The visual comparison of different methods on GTA-IM is presented in Figure 9. Given the scene point cloud and initial human body information, all methods generate 4-second future motions with the highest probability. From the first row of Figure 9, we can see that the motion predicted by our method is more likely to circumvent the column compared to other methods due to the perception of obstacles. According to the second row, the phase information encoded by the discrete cosine transform utilized by HMP [22] can only provide limited phase hints for short-term motion, while the phase step information predicted by our method can better guide the locomotion and make sure the continuity for long-term motion synthesis. From the last few examples, we can see the proposed method can better reconstruct future motion with scene-aware actions given a goal and start human bodies in 3D scenes. That indicates the recognition of the local geometry in our method can help predict the correct anchor-based state to synthesize plausible motion.

We also report the Fréchet Distance in motion feature space in Table IV which indicates the perception similarity between synthesized motions and original ones. We can see that the synthesized motions given by our method are more similar to motions in the original datasets than other competitors.

In this section, we conducted more experiments to check the effectiveness of the proposed DEMOS pipeline and prove our claims.
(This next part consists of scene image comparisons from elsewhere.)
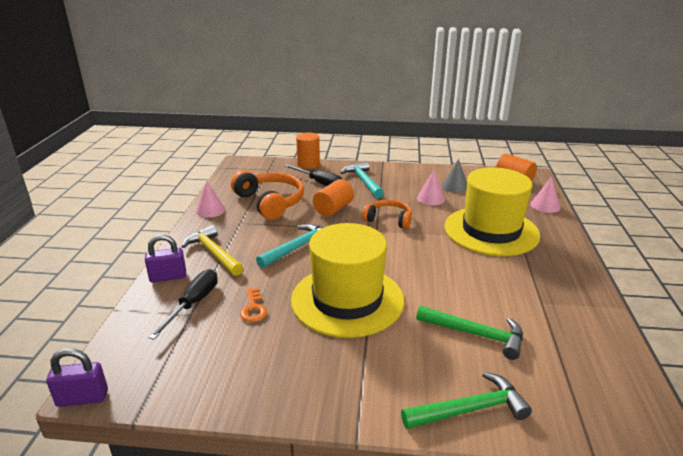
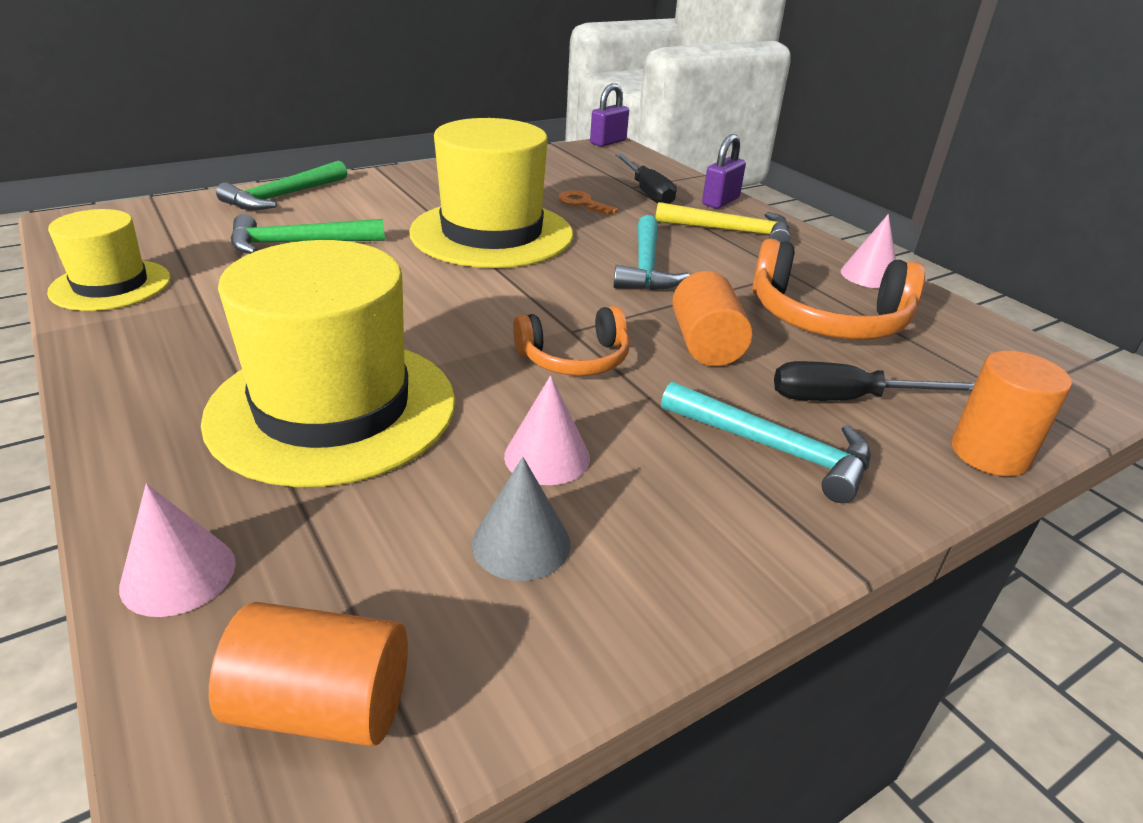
camera: 140 degrees right, 5 degrees up
none -> yellow hat [47,209,171,311]

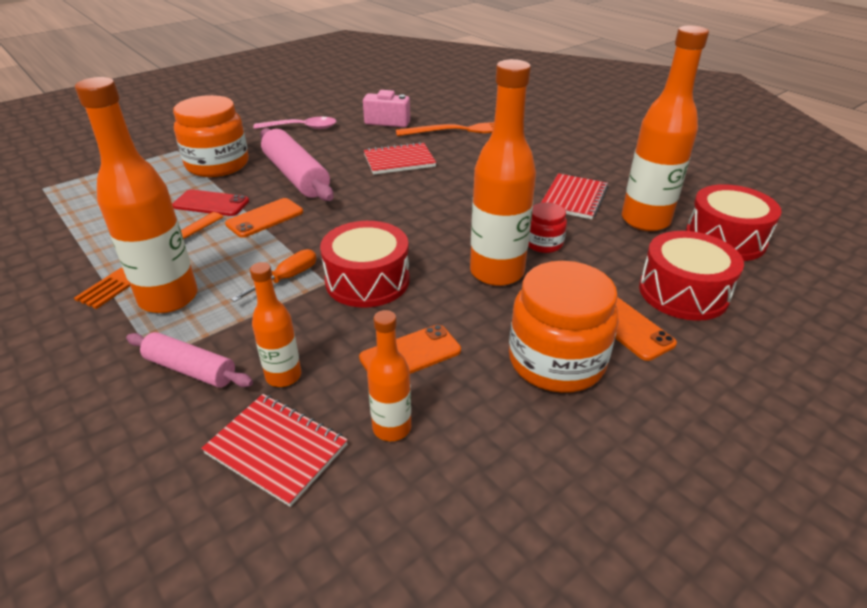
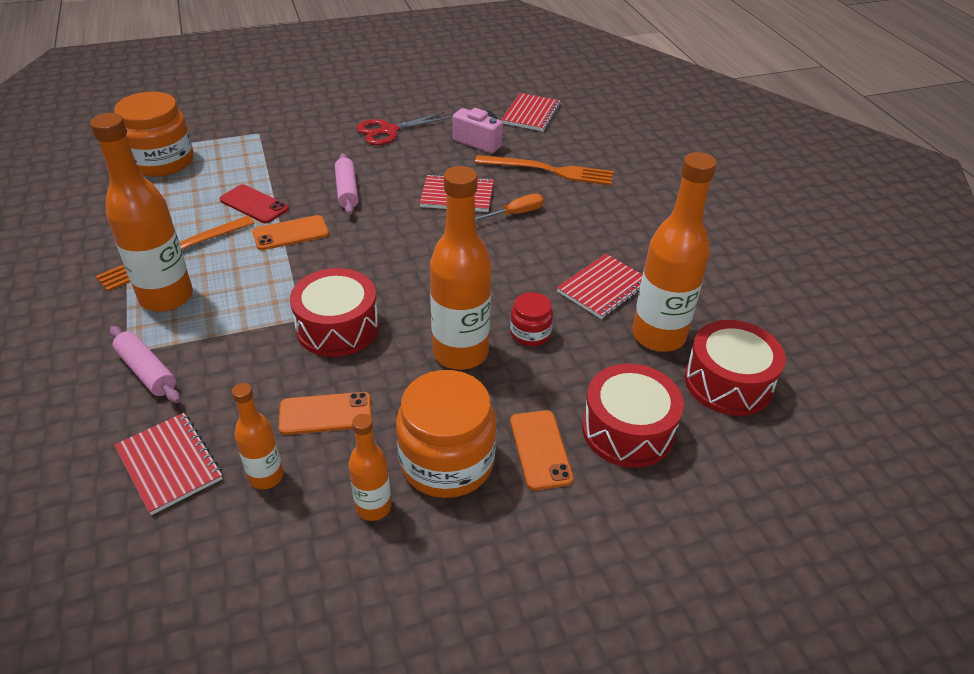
camera: 20 degrees right, 5 degrees up
orange jar [173,95,249,177] -> orange jar moved to [114,92,194,177]
orange screwdriver [231,249,316,302] -> orange screwdriver moved to [475,194,544,221]
orange bottle [250,262,301,387] -> orange bottle moved to [349,414,391,521]
pink spoon [253,117,337,129] -> red scissors [357,112,451,145]
pink rolling pin [260,128,334,201] -> pink rolling pin [335,153,359,215], size x0.60
none -> red notebook [501,93,561,131]

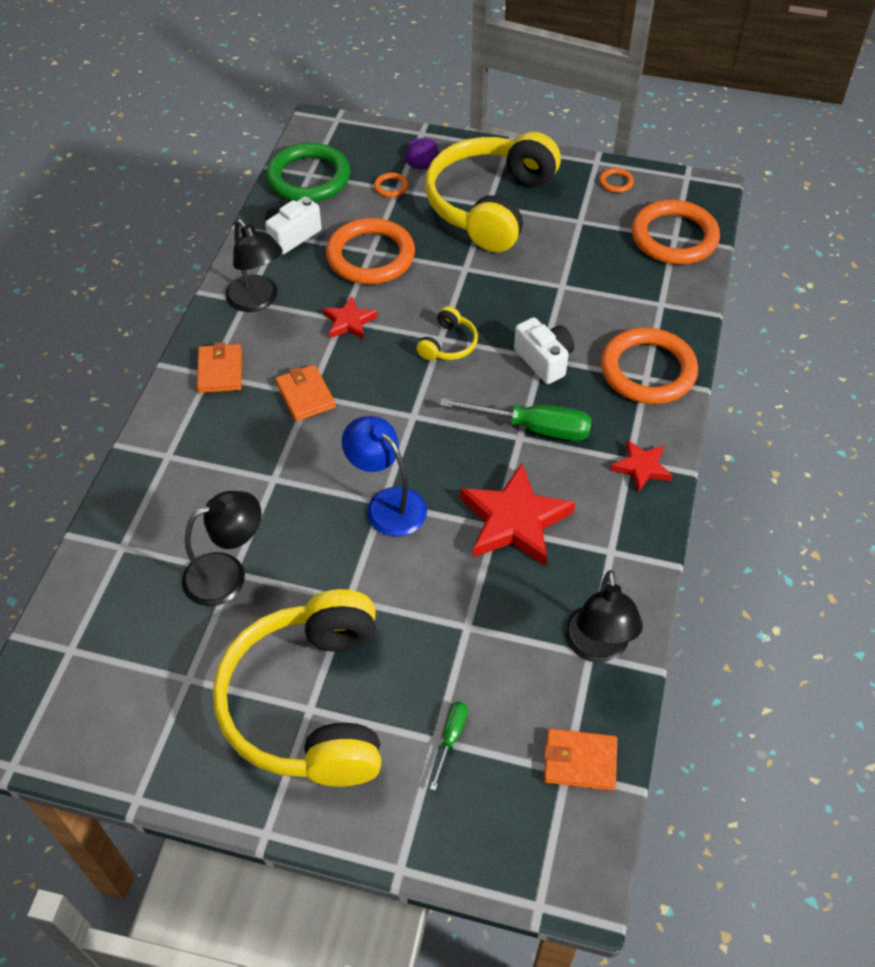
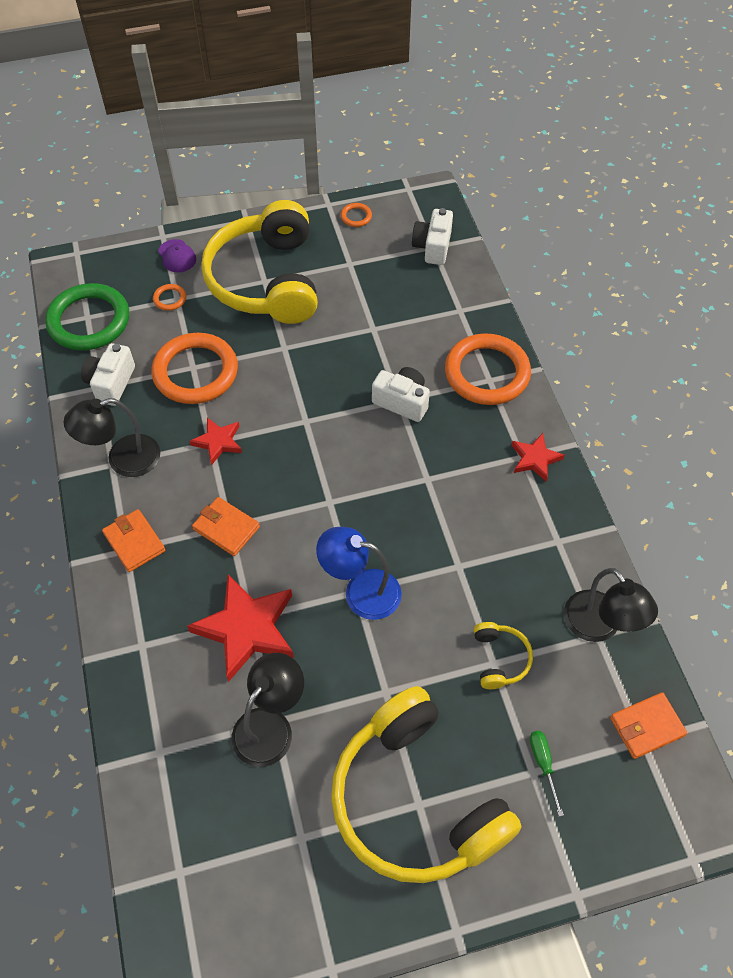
camera: 30 degrees left, 5 degrees up
black lamp [225,219,283,312] -> black lamp turned 135 degrees clockwise [63,398,160,477]
yellow headphones [416,306,478,360] -> yellow headphones moved to [474,622,533,689]
green screwdriver [440,398,592,441] -> none
red star [460,463,575,567] -> red star moved to [187,574,294,682]
orange ring [632,200,720,264] -> white camera [412,208,453,265]

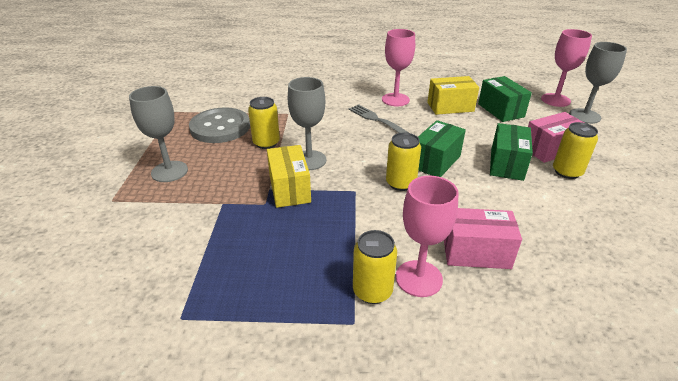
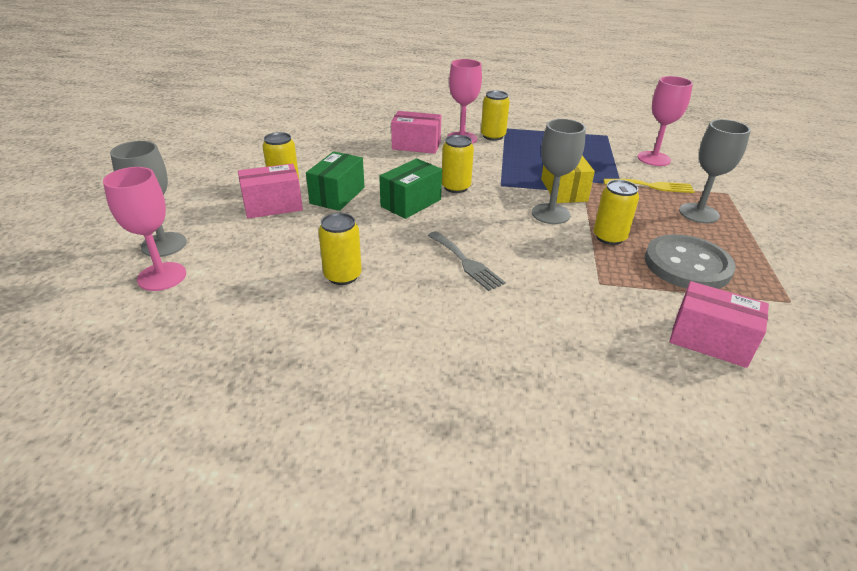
camera: 175 degrees left, 0 degrees up
pink goblet [382,29,415,106] -> pink goblet moved to [638,76,693,166]
yellow box [427,76,479,115] -> yellow can [318,213,362,285]
green box [478,76,532,122] -> none
none -> yellow fork [603,179,695,193]
none -> pink box [669,281,769,368]

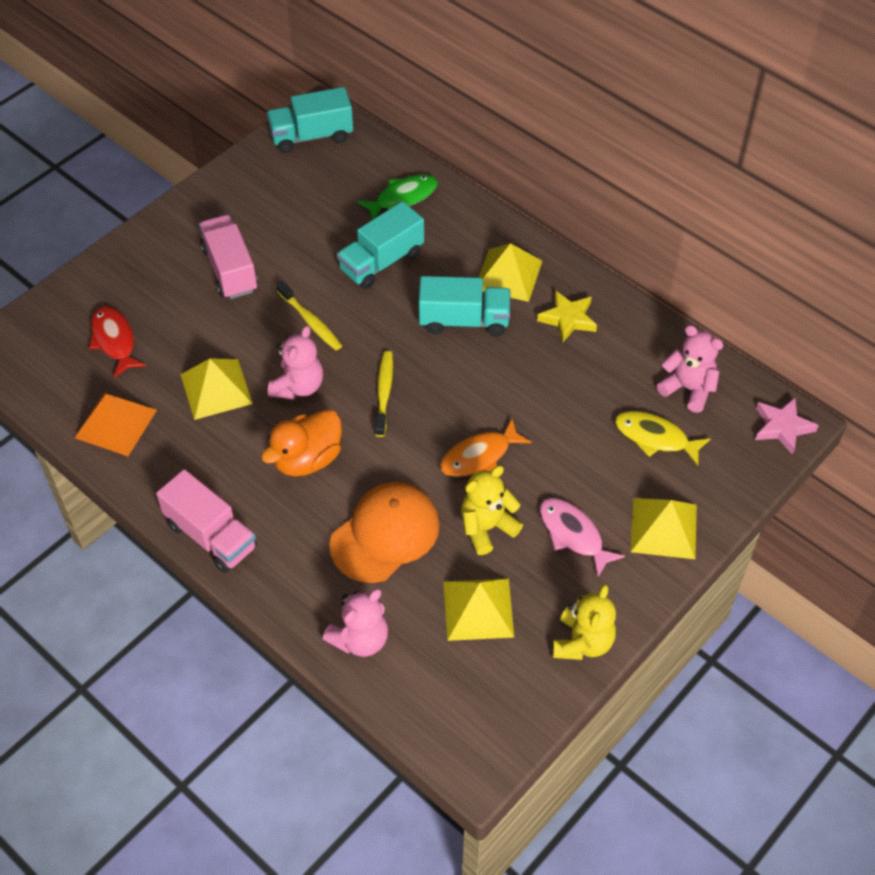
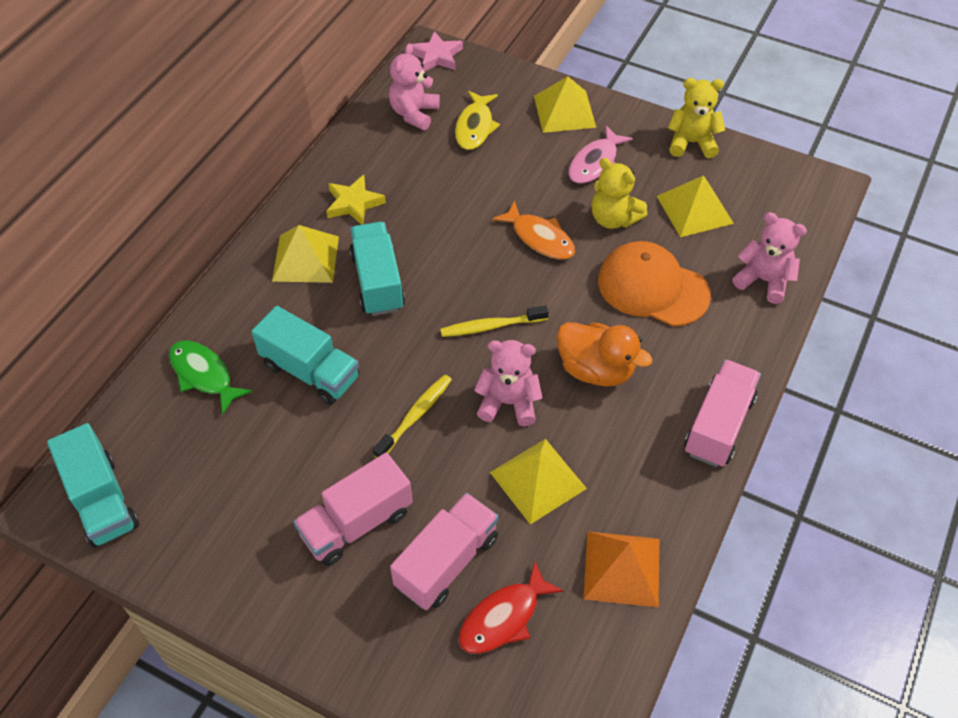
camera: 105 degrees left, 0 degrees up
none -> pink truck [390,493,499,610]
Without loss of generality, our ablation studies are mainly conducted on the GTA-IM dataset.

We report all the results in Table V. The results indicate that guiding the network to predict the state and phase of procedure can help synthesize motion with correct and unambiguous action. Moreover, recognizing the surrounding scene point cloud via Spherical-BEV perception and leveraging its correlation with human start information can enhance the precision of the predicted route and motion. Specifically, the SAP focuses more on route prediction and we think that is because SAP can better recognize the objects in different directions. On the other hand, the BEP is more effective in pose sequence prediction because the body-centered elevation recognition can further provide height hints of surrounding objects for state prediction. These functional components can help the networks to predict scene-aware motions instantly via better recognizing the surrounding environment and exploiting the correlation between the scene and the human body.